There is, however, nothing unreasonable in it; for, if man can offend, as he does actually do, it is at last but a finite being who does the wrong, consequently, except in rare cases, he can not offend infinitely. In general, therefore, all sins can, if we take reason for our standard, be atoned for; and respecting the few individuals of whom the Bible speaks as having been the cause of a succession of sin and its consequent evil, they may probably have to suffer as long as the evil they have caused continues. But where man’s wrong is confined within a narrow circle, or rather, if the evil has not proceeded beyond himself, why should he not be empowered by God to repair what he has destroyed? And then is the whole idea of repentance nothing but a continuation of the justification by good deeds; and if <<395>>these have any value (and who that believes in the Bible will deny this?), then must renewed obedience be also acceptable in the sight of God, inasmuch as it is in accordance with the doctrines which He has taught us in his word.

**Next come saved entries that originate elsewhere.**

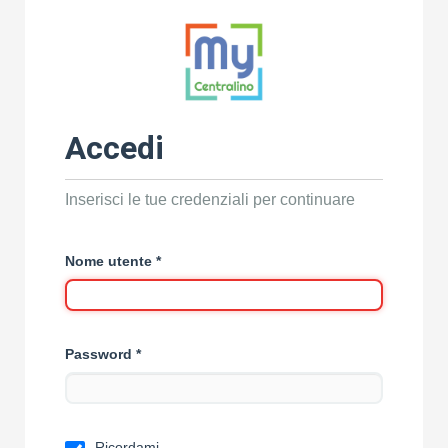
Accedi
Inserisci le tue credenziali per continuare
Nome utente
*
Password
*
Ricordami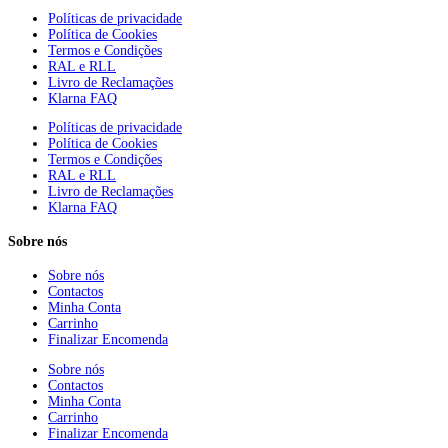
Políticas de privacidade
Política de Cookies
Termos e Condições
RAL e RLL
Livro de Reclamações
Klarna FAQ
Políticas de privacidade
Política de Cookies
Termos e Condições
RAL e RLL
Livro de Reclamações
Klarna FAQ
Sobre nós
Sobre nós
Contactos
Minha Conta
Carrinho
Finalizar Encomenda
Sobre nós
Contactos
Minha Conta
Carrinho
Finalizar Encomenda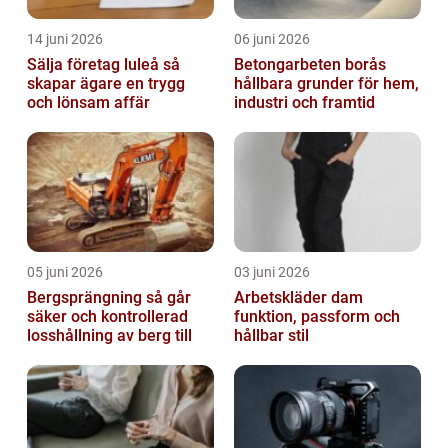
14 juni 2026
06 juni 2026
Sälja företag luleå så
Betongarbeten borås
skapar ägare en trygg
hållbara grunder för hem,
och lönsam affär
industri och framtid
05 juni 2026
03 juni 2026
Bergsprängning så går
Arbetskläder dam
säker och kontrollerad
funktion, passform och
losshållning av berg till
hållbar stil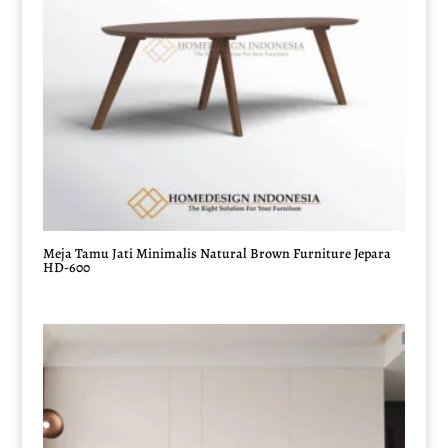
Meja Tamu Jati Minimalis Natural Brown Furniture Jepara
HD-600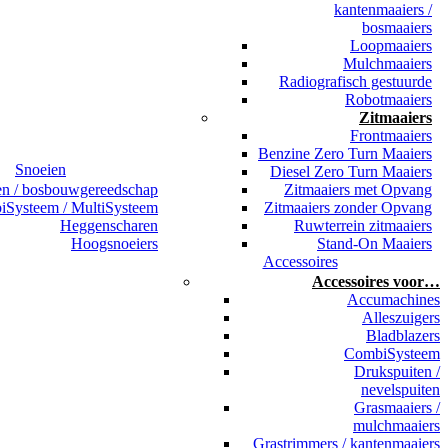
kantenmaaiers /
bosmaaiers
Loopmaaiers
Mulchmaaiers
Radiografisch gestuurde
Robotmaaiers
Zitmaaiers
Frontmaaiers
Benzine Zero Turn Maaiers
Snoeien
Diesel Zero Turn Maaiers
en / bosbouwgereedschap
Zitmaaiers met Opvang
Systeem / MultiSysteem
Zitmaaiers zonder Opvang
Heggenscharen
Ruwterrein zitmaaiers
Hoogsnoeiers
Stand-On Maaiers
Accessoires
Accessoires voor…
Accumachines
Alleszuigers
Bladblazers
CombiSysteem
Drukspuiten /
nevelspuiten
Grasmaaiers /
mulchmaaiers
Grastrimmers / kantenmaaiers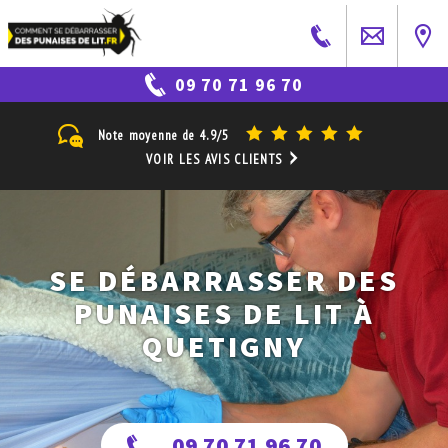
09 70 71 96 70
Note moyenne de
4.9/5
VOIR LES AVIS CLIENTS
SE DÉBARRASSER DES
PUNAISES DE LIT À
QUETIGNY
09 70 71 96 70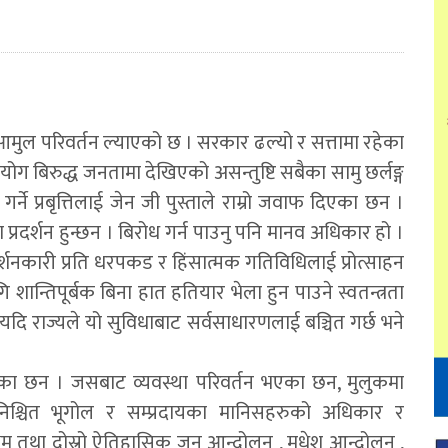
ुल परिवर्तन ल्याएको छ । सरकार ढल्यो र सत्तामा रहेका
ोग बिरुद्ध जनतामा देखिएको असन्तुष्टि सबैका सामु छर्लङ्ग
 प्रबृत्तिलाई जेन जी पुस्ताले राम्रो जवाफ दिएका छन ।
प्रदर्शन हुन्छन । बिरोध गर्न पाउनु पनि मानव अधिकार हो ।
दर्शनकारी प्रति धरपकड र हिंसात्मक गतिविधिलाई प्रोत्साहन
 शान्तिपूर्बक बिना हात हतियार भेला हुन पाउने स्वतन्त्रता
दि राज्यले यो सुविधाबाट सर्वसाधारणलाई बञ्चित गर्छ भने
ा छन । जसबाट व्यवस्था परिवर्तन भएका छन, मुलुकमा
श्चित भूगोल र सम्प्रदायका मानिसहरुको अधिकार र
म तथा दोस्रो ऐतिहासिक जन आन्दोलन , मधेश आन्दोलन ,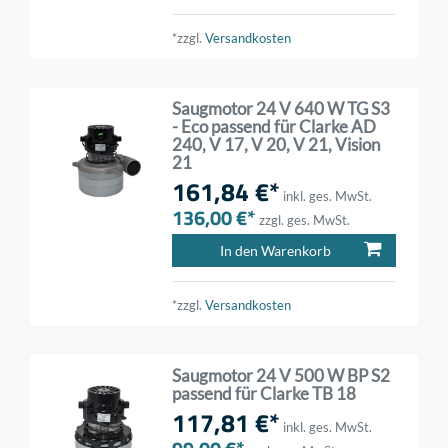
*zzgl.
Versandkosten
Saugmotor 24 V 640 W TG S3
- Eco passend für Clarke AD
240, V 17, V 20, V 21, Vision
21
161,84 €*
inkl. ges. MwSt.
136,00 €*
zzgl. ges. MwSt.
In den Warenkorb
*zzgl.
Versandkosten
Saugmotor 24 V 500 W BP S2
passend für Clarke TB 18
117,81 €*
inkl. ges. MwSt.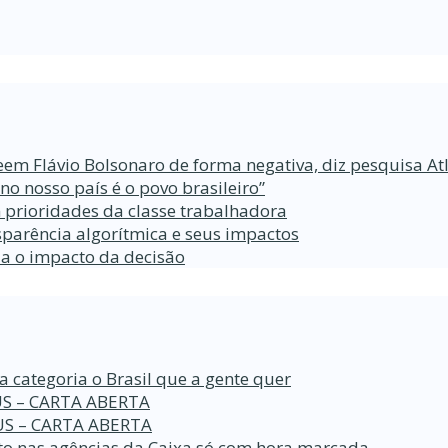
eem Flávio Bolsonaro de forma negativa, diz pesquisa At
 nosso país é o povo brasileiro”
 prioridades da classe trabalhadora
parência algorítmica e seus impactos
da o impacto da decisão
a categoria o Brasil que a gente quer
S – CARTA ABERTA
S – CARTA ABERTA
o nas agências da Caixa só com hora marcada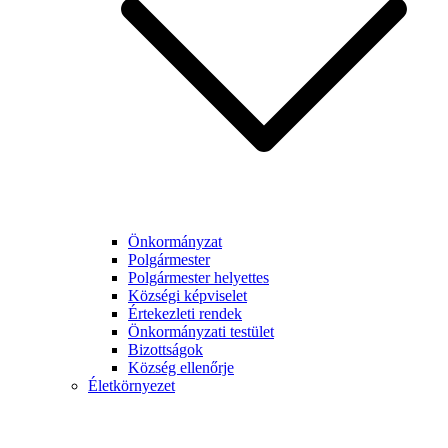
Önkormányzat
Polgármester
Polgármester helyettes
Községi képviselet
Értekezleti rendek
Önkormányzati testület
Bizottságok
Község ellenőrje
Életkörnyezet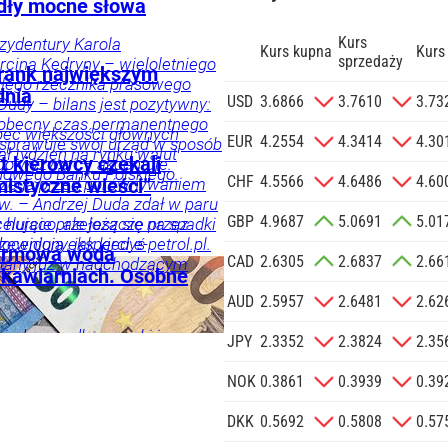
dły mocne słowa
Kurs
ezydentury Karola
Kurs kupna
Kurs
sprzedaży
cina Kędryny – wieloletniego
 Frank największym
yłego rzecznika prasowego
dnia
zgodę na
USD
3.6866
3.7610
3.73
Dudy – bilans jest pozytywny:
 na podany
 obecny czas permanentnego
bec większości głównych
informacji
EUR
4.2554
4.3414
4.30
 sprawuje swój urząd w sposób
ał tydzień na rynku walut
Agencji
t kierowcy czekali
 do wyzwań – akcentuje.
owego Banku Polskiego.
Reklamowej
CHF
4.5566
4.6486
4.60
trzega przed porównywaniem
istyczne wieści”
 o.o. w imieniu
w. – Andrzej Duda zdał w paru
GBP
4.9687
5.0691
5.01
a zlecenie jej
elująco, ale jeszcze przez
 hurcie przełożą się na spadki
doceniony, jak kiedyś
zewidują eksperci e-petrol.pl.
znesowych.
darmowa woda
CAD
2.6305
2.6837
2.66
i, a po latach się to zmieniło
iany już w nadchodzącym
i kawiarniach. Osobne
znik Andrzeja Dudy.
 SIĘ
AUD
2.5957
2.6481
2.62
edzenie, dba o nerki i usuwa
ka
Twój
JPY
2.3352
2.3824
2.35
nizmu. W wielu krajach
auracji czy w kawiarni jest
NOK
0.3861
0.3939
0.39
olsce.
DKK
0.5692
0.5808
0.57
mości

You will therefore easily understand, without an extended argument, that the sacrifices ordained for transgressions in the presence of the temple were merely intended as aids to devotion, and solely acceptable as they were brought in faith, and not as assuming the sin of the transgressor, which is nowhere taught in the Bible, which only says:

ונרצה לו לכפר עליו׃ ויקרא א׳ ד׳

“And it shall be accepted for him, to make an atonement for him.” Lev. i. 4.

But now, as we have no temple where to bring our sacrifice, we have the fullest assurance that that which is more than the blood of steers and the fat of rams will be accepted, and that the Lord God, the Saviour and Creator, will not cast off nor despise the repentant heart which pours out its sorrows before Him, in the sincere hope of his mercy and forgiveness. Amen.

Nissan 2, March 15th, 5610.

NOTE.—The above, the second sermon of a series which the writer intended delivering on the Jewish view of atonement, leaves the subject entirely too incomplete, and he is perfectly conscious that more should have been added to elucidate it properly. But the  fault is not his that he cannot present in the Occident at this time any more than the two fragments which the reader has now before him; since, the week following the delivery of the above, his ministry in the congregation Mikvé Israel of Philadelphia came to a sudden though not altogether unexpected close; wherefore he has not been able to pursue the topic any  farther in the pulpit. But as there are others the country who occupy the place of teacher, he hopes that they will fill up the plan he has sketched out for them, and favour the public with sound argument for the correctness of the Jewish side of the question in the premises. He is sure that all who wish to be Israelites in deed, and not merely to continue attached to the Synagogue in name, will be happy to have their faith brought home to their perfect comprehension, so that they may from conviction admire its truth and holiness, and then be able to become themselves its defenders whenever it is assailed by the infidel or the false believer.